# REQUEST
Reproduce every line of the listing below verbatim, omitting the pictures from your output.

⁂

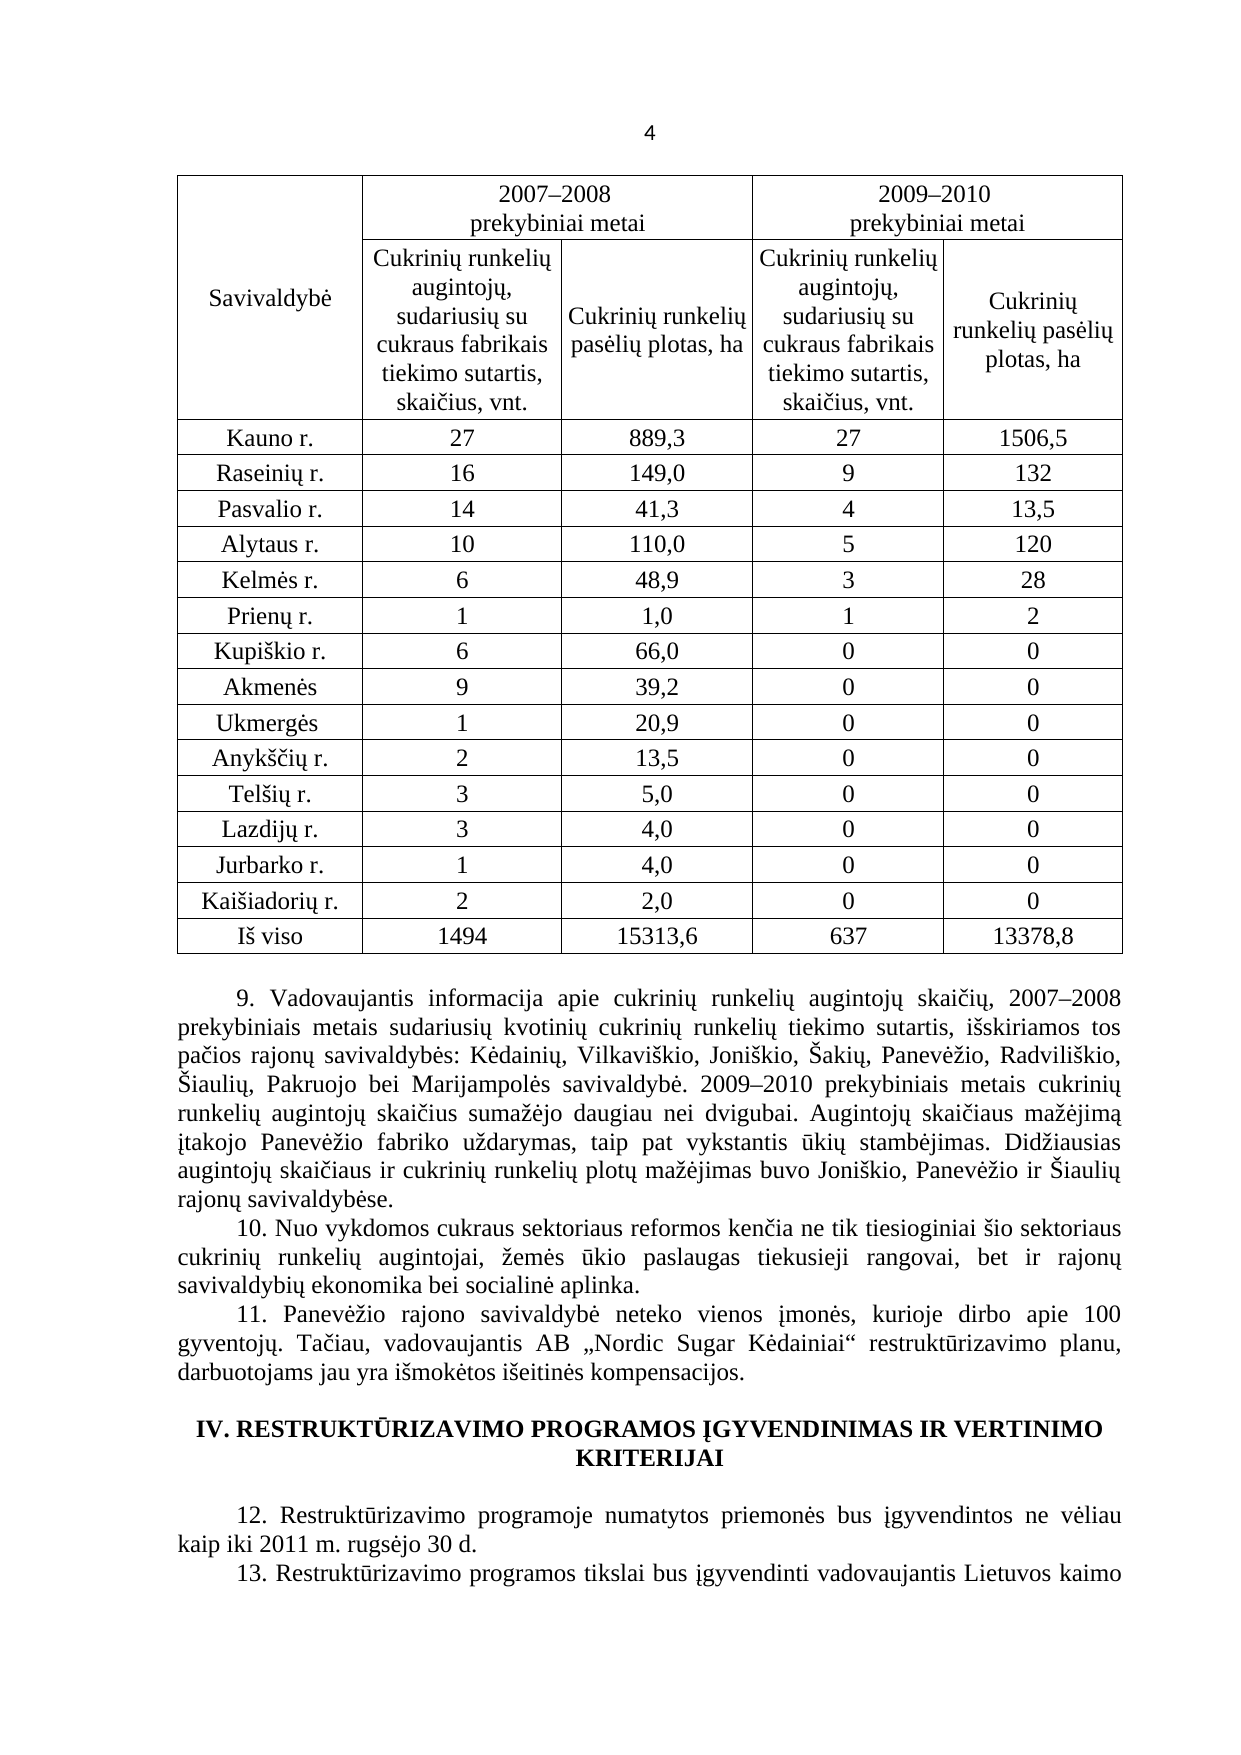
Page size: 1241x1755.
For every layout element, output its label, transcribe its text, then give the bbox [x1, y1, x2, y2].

table_cell 0 [753, 812, 943, 846]
table_header 2009–2010 prekybiniai metai [753, 176, 1122, 239]
table_cell 27 [363, 420, 561, 454]
table_cell Raseinių r. [178, 455, 362, 490]
table_cell 3 [363, 776, 561, 811]
table_cell 0 [944, 740, 1122, 775]
table_cell 13378,8 [944, 919, 1122, 953]
table_cell Prienų r. [178, 598, 362, 632]
table_cell 0 [753, 740, 943, 775]
table_cell Pasvalio r. [178, 491, 362, 526]
text 13. Restruktūrizavimo programos tikslai bus įgyvendinti vadovaujantis Lietuvos kaimo [177, 1558, 1122, 1587]
table_cell Kaišiadorių r. [178, 883, 362, 917]
table_cell 2,0 [562, 883, 752, 917]
table_cell 20,9 [562, 705, 752, 739]
table_cell 110,0 [562, 527, 752, 561]
text IV. RESTRUKTŪRIZAVIMO PROGRAMOS ĮGYVENDINIMAS IR VERTINIMO KRITERIJAI [177, 1414, 1122, 1472]
table_cell 0 [753, 705, 943, 739]
table_cell 1 [363, 847, 561, 882]
table_cell 1,0 [562, 598, 752, 632]
table_cell 6 [363, 562, 561, 597]
table_cell 2 [944, 598, 1122, 632]
table_cell Lazdijų r. [178, 812, 362, 846]
table_cell Cukrinių runkelių augintojų, sudariusių su cukraus fabrikais tiekimo sutartis, skaičius, vnt. [753, 240, 943, 419]
table_cell 0 [944, 705, 1122, 739]
table_cell 3 [363, 812, 561, 846]
table_cell 0 [944, 634, 1122, 668]
text 10. Nuo vykdomos cukraus sektoriaus reformos kenčia ne tik tiesioginiai šio sektoriaus cukrinių runkelių augintojai, žemės ūkio paslaugas tiekusieji rangovai, bet ir rajonų savivaldybių ekonomika bei socialinė aplinka. [177, 1213, 1122, 1299]
table_cell 27 [753, 420, 943, 454]
table_cell 0 [944, 669, 1122, 704]
table_cell 889,3 [562, 420, 752, 454]
table_cell 0 [944, 812, 1122, 846]
table_cell 5,0 [562, 776, 752, 811]
table_cell Kelmės r. [178, 562, 362, 597]
table_cell Cukrinių runkelių pasėlių plotas, ha [562, 240, 752, 419]
table_cell Alytaus r. [178, 527, 362, 561]
table_cell 4,0 [562, 812, 752, 846]
text 11. Panevėžio rajono savivaldybė neteko vienos įmonės, kurioje dirbo apie 100 gyventojų. Tačiau, vadovaujantis AB „Nordic Sugar Kėdainiai“ restruktūrizavimo planu, darbuotojams jau yra išmokėtos išeitinės kompensacijos. [177, 1299, 1122, 1385]
table_cell 48,9 [562, 562, 752, 597]
table_cell 3 [753, 562, 943, 597]
table_cell Iš viso [178, 919, 362, 953]
table_cell 0 [753, 669, 943, 704]
table_cell 13,5 [562, 740, 752, 775]
table_cell 2 [363, 883, 561, 917]
table_cell 132 [944, 455, 1122, 490]
table_cell 149,0 [562, 455, 752, 490]
table_cell 10 [363, 527, 561, 561]
table_cell 4,0 [562, 847, 752, 882]
table_cell Cukrinių runkelių pasėlių plotas, ha [944, 240, 1122, 419]
table_cell 41,3 [562, 491, 752, 526]
table_cell 9 [753, 455, 943, 490]
table_cell 120 [944, 527, 1122, 561]
table_cell Anykščių r. [178, 740, 362, 775]
table_cell 1506,5 [944, 420, 1122, 454]
table_cell 0 [753, 634, 943, 668]
table_cell 1 [753, 598, 943, 632]
table_cell Ukmergės [178, 705, 362, 739]
table_cell 637 [753, 919, 943, 953]
table_cell 0 [944, 776, 1122, 811]
table_cell 0 [753, 776, 943, 811]
text 9. Vadovaujantis informacija apie cukrinių runkelių augintojų skaičių, 2007–2008 prekybiniais metais sudariusių kvotinių cukrinių runkelių tiekimo sutartis, išskiriamos tos pačios rajonų savivaldybės: Kėdainių, Vilkaviškio, Joniškio, Šakių, Panevėžio, Radviliškio, Šiaulių, Pakruojo bei Marijampolės savivaldybė. 2009–2010 prekybiniais metais cukrinių runkelių augintojų skaičius sumažėjo daugiau nei dvigubai. Augintojų skaičiaus mažėjimą įtakojo Panevėžio fabriko uždarymas, taip pat vykstantis ūkių stambėjimas. Didžiausias augintojų skaičiaus ir cukrinių runkelių plotų mažėjimas buvo Joniškio, Panevėžio ir Šiaulių rajonų savivaldybėse. [177, 983, 1122, 1213]
table_cell 0 [753, 847, 943, 882]
table_cell 0 [944, 847, 1122, 882]
table_cell 13,5 [944, 491, 1122, 526]
text 12. Restruktūrizavimo programoje numatytos priemonės bus įgyvendintos ne vėliau kaip iki 2011 m. rugsėjo 30 d. [177, 1500, 1122, 1558]
table_header Savivaldybė [178, 176, 362, 419]
table_cell 0 [944, 883, 1122, 917]
table_cell 16 [363, 455, 561, 490]
table_cell 5 [753, 527, 943, 561]
table_cell Akmenės [178, 669, 362, 704]
table_cell 0 [753, 883, 943, 917]
table_cell Kupiškio r. [178, 634, 362, 668]
table_cell 9 [363, 669, 561, 704]
table_cell 1 [363, 598, 561, 632]
table_cell Cukrinių runkelių augintojų, sudariusių su cukraus fabrikais tiekimo sutartis, skaičius, vnt. [363, 240, 561, 419]
table_cell 66,0 [562, 634, 752, 668]
table_cell 4 [753, 491, 943, 526]
table_cell 14 [363, 491, 561, 526]
table_cell Jurbarko r. [178, 847, 362, 882]
table_header 2007–2008 prekybiniai metai [363, 176, 752, 239]
table_cell 6 [363, 634, 561, 668]
table_cell 39,2 [562, 669, 752, 704]
table_cell Kauno r. [178, 420, 362, 454]
table_cell 28 [944, 562, 1122, 597]
table_cell 2 [363, 740, 561, 775]
table_cell 1494 [363, 919, 561, 953]
table_cell 15313,6 [562, 919, 752, 953]
table_cell Telšių r. [178, 776, 362, 811]
table_cell 1 [363, 705, 561, 739]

⁂

# OUTPUT BELOW
Page size: 1241x1755.
For every layout element, output its label, transcribe its text, then give the bbox [x1, y1, x2, y2].

table_cell 0 [753, 812, 943, 846]
table_header 2009–2010 prekybiniai metai [753, 176, 1122, 239]
table_cell 27 [363, 420, 561, 454]
table_cell Raseinių r. [178, 455, 362, 490]
table_cell 3 [363, 776, 561, 811]
table_cell 0 [944, 740, 1122, 775]
table_cell 13378,8 [944, 919, 1122, 953]
table_cell Prienų r. [178, 598, 362, 632]
table_cell 0 [753, 740, 943, 775]
table_cell Pasvalio r. [178, 491, 362, 526]
text 13. Restruktūrizavimo programos tikslai bus įgyvendinti vadovaujantis Lietuvos kaimo [177, 1558, 1122, 1587]
table_cell Kaišiadorių r. [178, 883, 362, 917]
table_cell 2,0 [562, 883, 752, 917]
table_cell 20,9 [562, 705, 752, 739]
table_cell 110,0 [562, 527, 752, 561]
text IV. RESTRUKTŪRIZAVIMO PROGRAMOS ĮGYVENDINIMAS IR VERTINIMO KRITERIJAI [177, 1414, 1122, 1472]
table_cell 0 [753, 705, 943, 739]
table_cell 1 [363, 847, 561, 882]
table_cell 1,0 [562, 598, 752, 632]
table_cell 6 [363, 562, 561, 597]
table_cell 2 [944, 598, 1122, 632]
table_cell Lazdijų r. [178, 812, 362, 846]
table_cell Cukrinių runkelių augintojų, sudariusių su cukraus fabrikais tiekimo sutartis, skaičius, vnt. [753, 240, 943, 419]
table_cell 0 [944, 705, 1122, 739]
table_cell 3 [363, 812, 561, 846]
table_cell 0 [944, 634, 1122, 668]
text 10. Nuo vykdomos cukraus sektoriaus reformos kenčia ne tik tiesioginiai šio sektoriaus cukrinių runkelių augintojai, žemės ūkio paslaugas tiekusieji rangovai, bet ir rajonų savivaldybių ekonomika bei socialinė aplinka. [177, 1213, 1122, 1299]
table_cell 27 [753, 420, 943, 454]
table_cell 0 [944, 669, 1122, 704]
table_cell 889,3 [562, 420, 752, 454]
table_cell 0 [944, 812, 1122, 846]
table_cell 5,0 [562, 776, 752, 811]
table_cell Kelmės r. [178, 562, 362, 597]
table_cell Cukrinių runkelių pasėlių plotas, ha [562, 240, 752, 419]
table_cell Alytaus r. [178, 527, 362, 561]
table_cell 4,0 [562, 812, 752, 846]
text 11. Panevėžio rajono savivaldybė neteko vienos įmonės, kurioje dirbo apie 100 gyventojų. Tačiau, vadovaujantis AB „Nordic Sugar Kėdainiai“ restruktūrizavimo planu, darbuotojams jau yra išmokėtos išeitinės kompensacijos. [177, 1299, 1122, 1385]
table_cell 48,9 [562, 562, 752, 597]
table_cell 3 [753, 562, 943, 597]
table_cell Iš viso [178, 919, 362, 953]
table_cell 0 [753, 669, 943, 704]
table_cell 13,5 [562, 740, 752, 775]
table_cell 2 [363, 883, 561, 917]
table_cell 132 [944, 455, 1122, 490]
table_cell 149,0 [562, 455, 752, 490]
table_cell 10 [363, 527, 561, 561]
table_cell 4,0 [562, 847, 752, 882]
table_cell Cukrinių runkelių pasėlių plotas, ha [944, 240, 1122, 419]
table_cell 41,3 [562, 491, 752, 526]
table_cell 9 [753, 455, 943, 490]
table_cell 120 [944, 527, 1122, 561]
table_cell Anykščių r. [178, 740, 362, 775]
table_cell 1506,5 [944, 420, 1122, 454]
table_cell 0 [753, 634, 943, 668]
table_cell 1 [753, 598, 943, 632]
table_cell Ukmergės [178, 705, 362, 739]
table_cell 637 [753, 919, 943, 953]
table_cell 0 [944, 776, 1122, 811]
table_cell 0 [753, 776, 943, 811]
text 9. Vadovaujantis informacija apie cukrinių runkelių augintojų skaičių, 2007–2008 prekybiniais metais sudariusių kvotinių cukrinių runkelių tiekimo sutartis, išskiriamos tos pačios rajonų savivaldybės: Kėdainių, Vilkaviškio, Joniškio, Šakių, Panevėžio, Radviliškio, Šiaulių, Pakruojo bei Marijampolės savivaldybė. 2009–2010 prekybiniais metais cukrinių runkelių augintojų skaičius sumažėjo daugiau nei dvigubai. Augintojų skaičiaus mažėjimą įtakojo Panevėžio fabriko uždarymas, taip pat vykstantis ūkių stambėjimas. Didžiausias augintojų skaičiaus ir cukrinių runkelių plotų mažėjimas buvo Joniškio, Panevėžio ir Šiaulių rajonų savivaldybėse. [177, 983, 1122, 1213]
table_cell 0 [753, 847, 943, 882]
table_cell 0 [944, 847, 1122, 882]
table_cell 13,5 [944, 491, 1122, 526]
text 12. Restruktūrizavimo programoje numatytos priemonės bus įgyvendintos ne vėliau kaip iki 2011 m. rugsėjo 30 d. [177, 1500, 1122, 1558]
table_header Savivaldybė [178, 176, 362, 419]
table_cell 0 [944, 883, 1122, 917]
table_cell 16 [363, 455, 561, 490]
table_cell 5 [753, 527, 943, 561]
table_cell Akmenės [178, 669, 362, 704]
table_cell 0 [753, 883, 943, 917]
table_cell Kupiškio r. [178, 634, 362, 668]
table_cell 9 [363, 669, 561, 704]
table_cell 1 [363, 598, 561, 632]
table_cell Cukrinių runkelių augintojų, sudariusių su cukraus fabrikais tiekimo sutartis, skaičius, vnt. [363, 240, 561, 419]
table_cell 66,0 [562, 634, 752, 668]
table_cell 4 [753, 491, 943, 526]
table_cell 14 [363, 491, 561, 526]
table_cell Jurbarko r. [178, 847, 362, 882]
table_header 2007–2008 prekybiniai metai [363, 176, 752, 239]
table_cell 6 [363, 634, 561, 668]
table_cell 39,2 [562, 669, 752, 704]
table_cell Kauno r. [178, 420, 362, 454]
table_cell 28 [944, 562, 1122, 597]
table_cell 2 [363, 740, 561, 775]
table_cell 1494 [363, 919, 561, 953]
table_cell 15313,6 [562, 919, 752, 953]
table_cell Telšių r. [178, 776, 362, 811]
table_cell 1 [363, 705, 561, 739]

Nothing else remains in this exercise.